— The task —
Rewrite the text of the records below, putting "relative pose entry" wherever "pose entry" appears and keeping everything else the same. Leave the pictures out.

— Provided information —
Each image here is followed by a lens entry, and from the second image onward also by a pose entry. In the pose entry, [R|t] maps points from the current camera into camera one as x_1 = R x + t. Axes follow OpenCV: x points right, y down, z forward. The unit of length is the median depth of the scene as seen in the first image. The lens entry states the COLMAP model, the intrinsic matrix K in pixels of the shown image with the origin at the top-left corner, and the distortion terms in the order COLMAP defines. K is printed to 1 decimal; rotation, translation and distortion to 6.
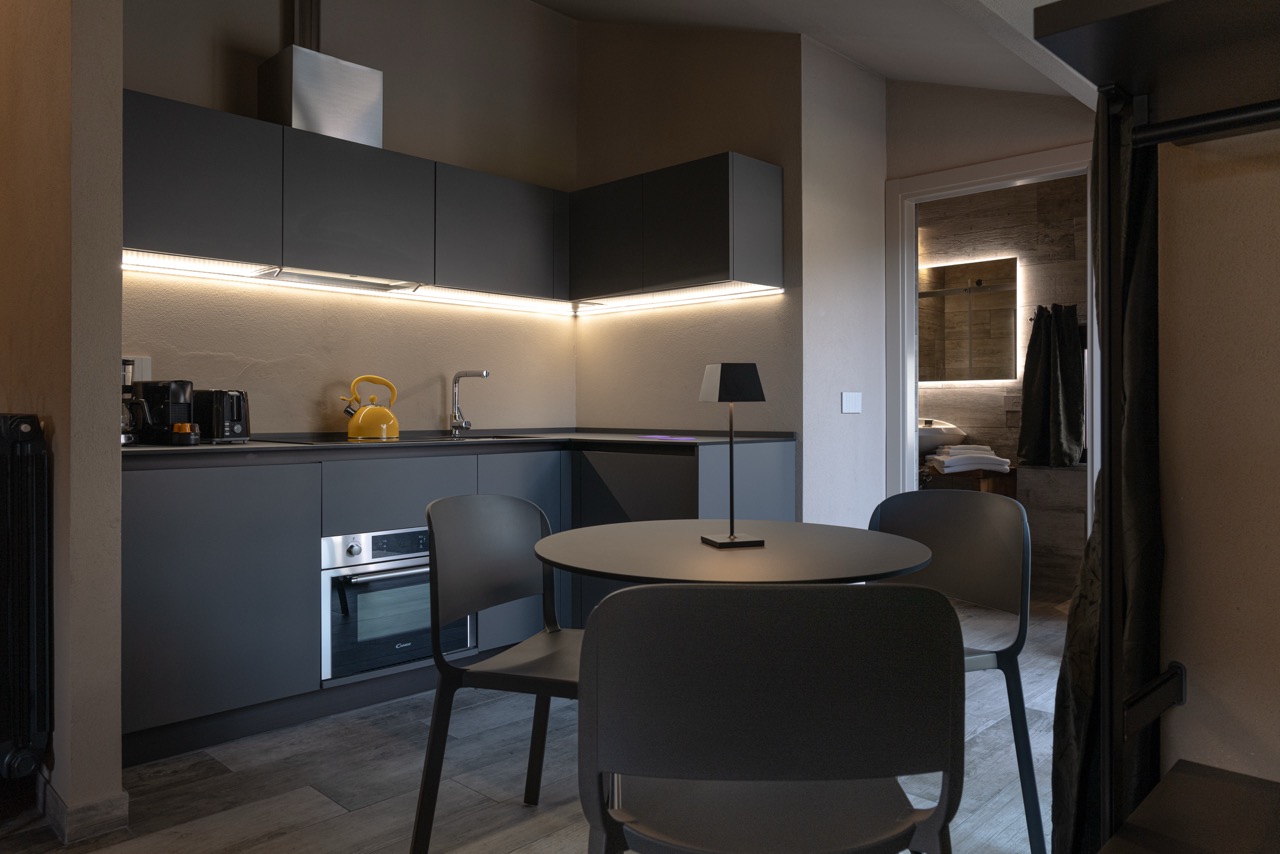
lens RADIAL K [[909.6, 0, 611.4], [0, 909.6, 417.5], [0, 0, 1]] dist [0.002416, -0.001497]
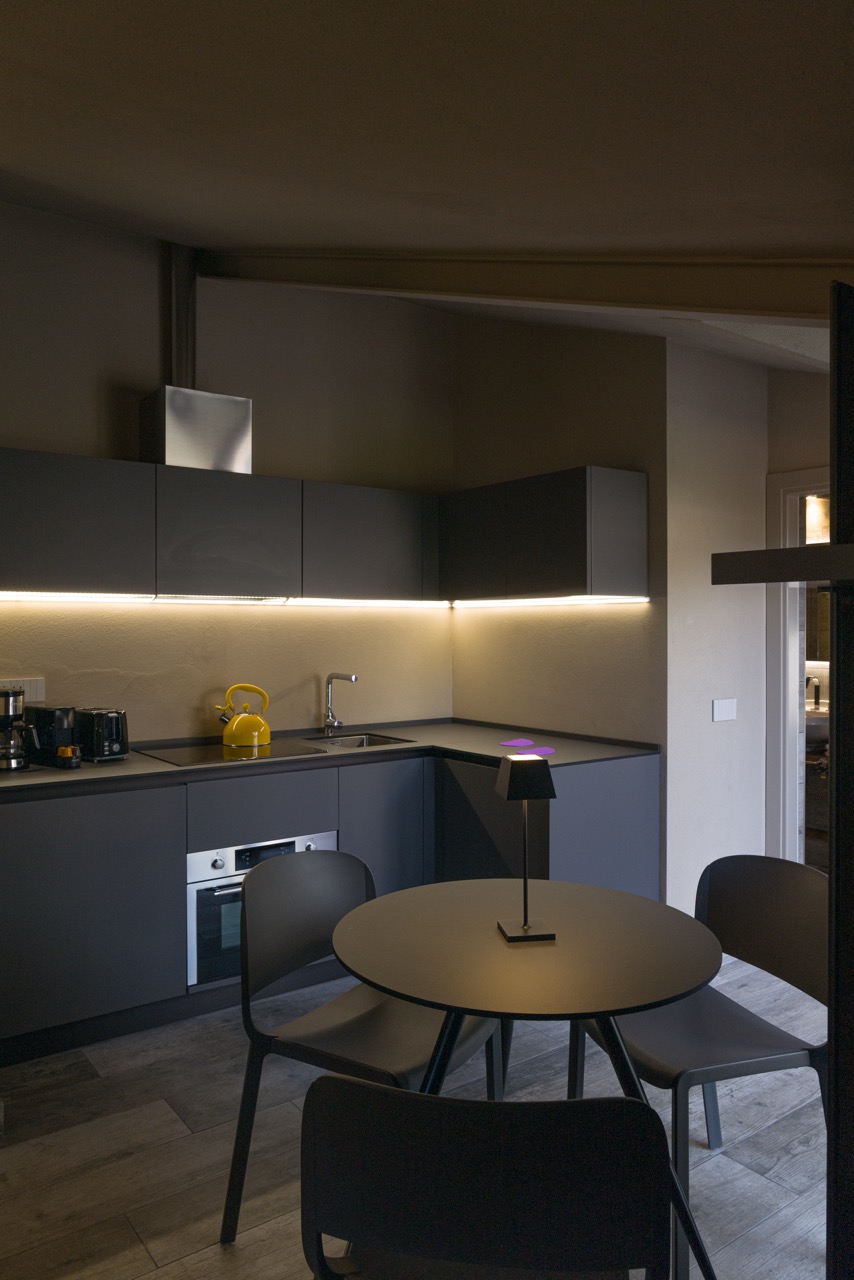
lens RADIAL K [[909.6, 0, 396.9], [0, 909.6, 644.5], [0, 0, 1]] dist [0.002416, -0.001497]
pose [[0.985792, 0.000729, -0.167972, 0.102267], [0.002271, 0.999841, 0.017669, -0.128450], [0.167958, -0.017799, 0.985633, -0.014303]]
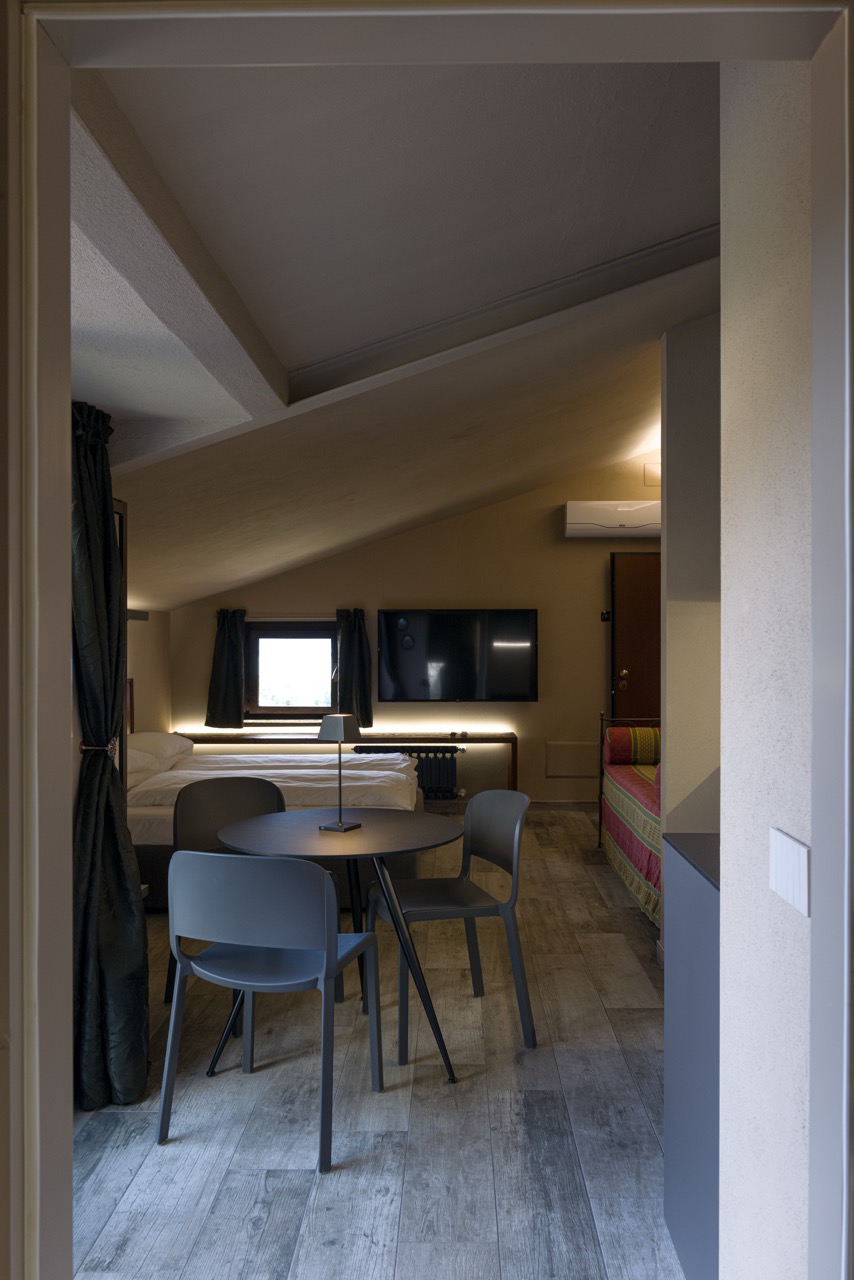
lens RADIAL K [[909.6, 0, 396.9], [0, 909.6, 644.5], [0, 0, 1]] dist [0.002416, -0.001497]
pose [[-0.736469, -0.001701, -0.676469, 0.704564], [-0.002141, 0.999998, -0.000184, -0.105684], [0.676467, 0.001313, -0.736471, 1.397788]]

— Your solution —
Each image here is followed by a lens entry, and from the second image onward also by a relative pose entry. In the relative pose entry, [R|t] maps points from the current camera into camera one as x_1 = R x + t. Axes follow OpenCV: x points right, y down, z forward. The unit of length is the median depth of the scene as seen in the first image. The lens entry states the COLMAP model, the intrinsic matrix K in pixels of the shown image with the origin at the top-left corner, and the distortion terms in the order COLMAP defines. K is printed to 1 decimal; rotation, translation and distortion to 6.
lens RADIAL K [[909.6, 0, 611.4], [0, 909.6, 417.5], [0, 0, 1]] dist [0.002416, -0.001497]
lens RADIAL K [[909.6, 0, 396.9], [0, 909.6, 644.5], [0, 0, 1]] dist [0.002416, -0.001497]
pose [[0.985792, 0.000729, -0.167972, 0.102267], [0.002271, 0.999841, 0.017669, -0.128450], [0.167958, -0.017799, 0.985633, -0.014303]]
lens RADIAL K [[909.6, 0, 396.9], [0, 909.6, 644.5], [0, 0, 1]] dist [0.002416, -0.001497]
pose [[-0.736469, -0.001701, -0.676469, 0.704564], [-0.002141, 0.999998, -0.000184, -0.105684], [0.676467, 0.001313, -0.736471, 1.397788]]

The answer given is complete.